À trop savourer le passé, on peut passer à côté du présent. « La ville se démarque depuis plusieurs décennies par sa capacité à renverser l’ordre » affirme Claude dès ses premières pages (p. 12). Pourtant, Jean-Marc Ayrault et les siens tiennent bon leur siège depuis trente-six ans et Jean Blaise, retraité de sa belle retraite, n’a pas renversé grand-chose. Ni bâti, d’ailleurs (hormis l’Éloge du pas de côté de Ramette, flingué p. 156), mais est-ce vraiment une excuse ? Les boomers ont rêvé une vie et en ont vécu une autre. On a l’impression que Claude le sait bien et  n’ose pas trop le dire. Quand elle écrit à propos du carnaval que « le tour de force de la Métropole est d’avoir dépossédé les habitants de leurs propres traditions populaires » (p. 124), cela paraît presque une audace. En fait, le reproche qu’on fera à cette contre-visite de la Cité des ducs tient moins à ses condamnations qu’à ses indulgences !

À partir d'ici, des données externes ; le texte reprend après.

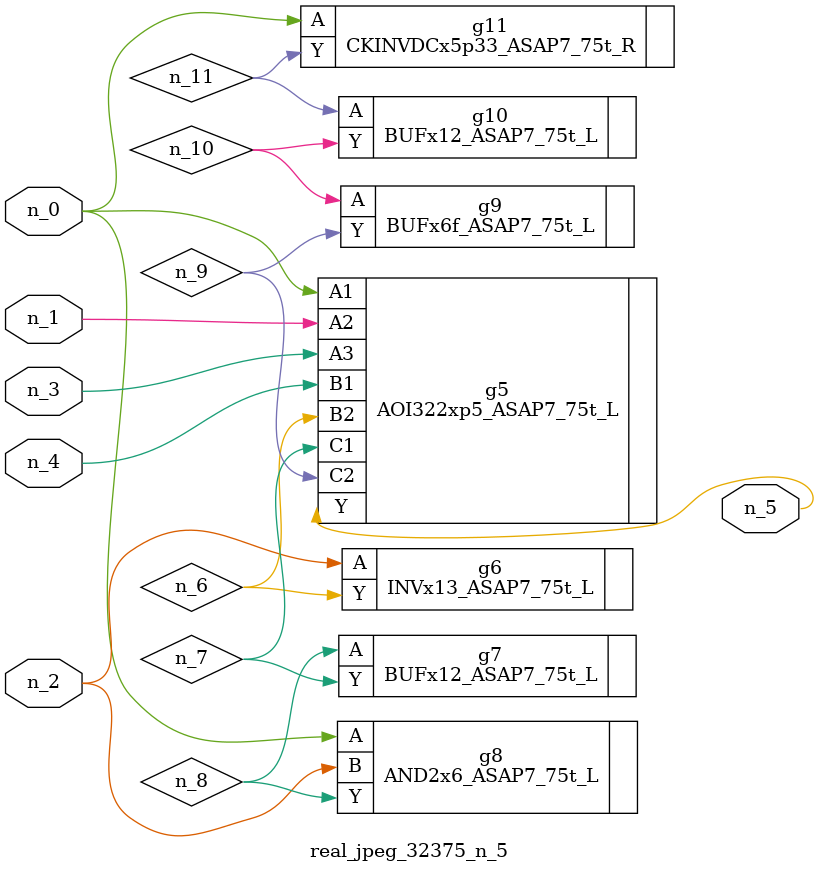
<source format=v>
module real_jpeg_32375_n_5 (n_4, n_0, n_1, n_2, n_3, n_5);

input n_4;
input n_0;
input n_1;
input n_2;
input n_3;

output n_5;

wire n_8;
wire n_11;
wire n_6;
wire n_7;
wire n_10;
wire n_9;

AOI322xp5_ASAP7_75t_L g5 ( 
.A1(n_0),
.A2(n_1),
.A3(n_3),
.B1(n_4),
.B2(n_6),
.C1(n_7),
.C2(n_9),
.Y(n_5)
);

AND2x6_ASAP7_75t_L g8 ( 
.A(n_0),
.B(n_2),
.Y(n_8)
);

CKINVDCx5p33_ASAP7_75t_R g11 ( 
.A(n_0),
.Y(n_11)
);

INVx13_ASAP7_75t_L g6 ( 
.A(n_2),
.Y(n_6)
);

BUFx12_ASAP7_75t_L g7 ( 
.A(n_8),
.Y(n_7)
);

BUFx6f_ASAP7_75t_L g9 ( 
.A(n_10),
.Y(n_9)
);

BUFx12_ASAP7_75t_L g10 ( 
.A(n_11),
.Y(n_10)
);


endmodule
</source>
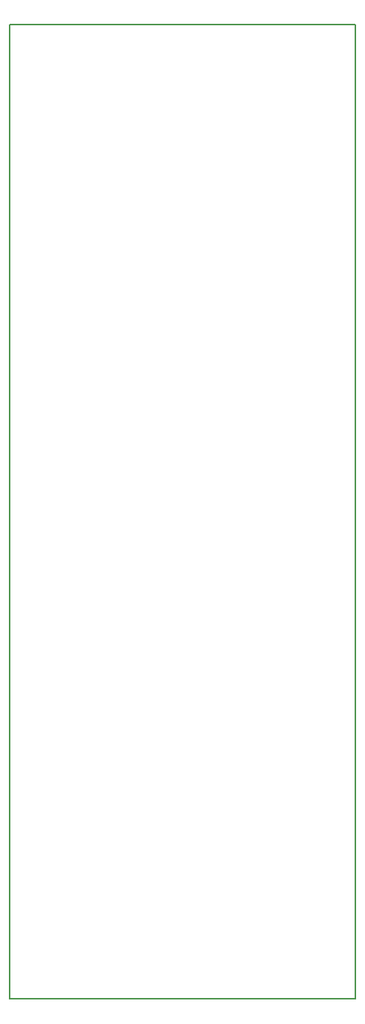
<source format=gm1>
G04 #@! TF.GenerationSoftware,KiCad,Pcbnew,(6.0.0)*
G04 #@! TF.CreationDate,2022-02-05T03:10:52+01:00*
G04 #@! TF.ProjectId,Schraeg,53636872-6165-4672-9e6b-696361645f70,rev?*
G04 #@! TF.SameCoordinates,Original*
G04 #@! TF.FileFunction,Profile,NP*
%FSLAX46Y46*%
G04 Gerber Fmt 4.6, Leading zero omitted, Abs format (unit mm)*
G04 Created by KiCad (PCBNEW (6.0.0)) date 2022-02-05 03:10:52*
%MOMM*%
%LPD*%
G01*
G04 APERTURE LIST*
G04 #@! TA.AperFunction,Profile*
%ADD10C,0.150000*%
G04 #@! TD*
G04 APERTURE END LIST*
D10*
X84500000Y-8800000D02*
X84500000Y-119700000D01*
X45000000Y-8800000D02*
X84500000Y-8800000D01*
X84500000Y-119700000D02*
X45000000Y-119700000D01*
X45000000Y-8800000D02*
X45000000Y-119700000D01*
M02*

</source>
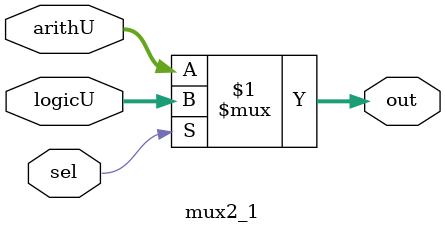
<source format=v>
module mux2_1 (logicU, arithU, sel, out);
    input [31:0] logicU, arithU;
    input sel;
    output [31:0] out;
    assign out = sel ? logicU : arithU;
endmodule
</source>
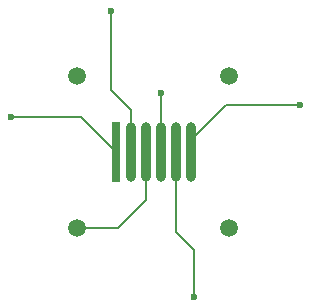
<source format=gbl>
%FSLAX44Y44*%
%MOMM*%
G71*
G01*
G75*
G04 Layer_Physical_Order=2*
G04 Layer_Color=16711680*
%ADD10C,1.5000*%
%ADD11C,0.6000*%
%ADD12O,0.8000X5.0800*%
%ADD13R,0.8000X5.0800*%
%ADD14C,0.2000*%
%ADD15C,0.1500*%
D10*
X1064350Y935650D02*
D03*
X935653Y935653D02*
D03*
X1064347Y1064347D02*
D03*
X935653D02*
D03*
D11*
X1035000Y877500D02*
D03*
X880000Y1030000D02*
D03*
X1125000Y1040000D02*
D03*
X965000Y1120000D02*
D03*
X1007000Y1050000D02*
D03*
D12*
X1032400Y1000000D02*
D03*
X1019700D02*
D03*
X1007000D02*
D03*
X994300D02*
D03*
X981600D02*
D03*
D13*
X968900D02*
D03*
D14*
X935653Y935653D02*
X970653D01*
X994300Y959300D02*
Y1000000D01*
X970653Y935653D02*
X994300Y959300D01*
D15*
X938900Y1030000D02*
X968900Y1000000D01*
X1019700Y932800D02*
Y1000000D01*
X1035000Y877500D02*
Y917500D01*
X880000Y1030000D02*
X938900D01*
X1061750Y1040000D02*
X1125000D01*
X965000Y1052500D02*
Y1120000D01*
X1019700Y932800D02*
X1035000Y917500D01*
X981600Y1000000D02*
Y1035900D01*
X965000Y1052500D02*
X981600Y1035900D01*
X1007000Y1000000D02*
Y1050000D01*
X1032400Y1000000D02*
Y1010650D01*
X1061750Y1040000D01*
M02*

</source>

Le livre est réalisé à l’économie mais soigné. Les coquilles sont rares (« rue Mathurin-Birsonneau », p. 123…), certaines erreurs sont probablement délibérées (parler d’un « assassinat » à propos d’Aboubakar Fofana, p. 176, est au moins prématuré puisque le policier auteur du tir n’a été inculpé que de « coups mortels » et reste présumé innocent). La couverture imprimée en vert sur fond jaune vif est hideuse, mais il fallait sans doute rendre quelque part hommage au FCN…

Sven Jelure

Contre attaque, Nantes, ville révoltée ‑ Une contre-visite de la Cité des Ducs, Éditions Divergences, 2024, ISBN 979-10-97088-70-5, 192 pages, 13 €.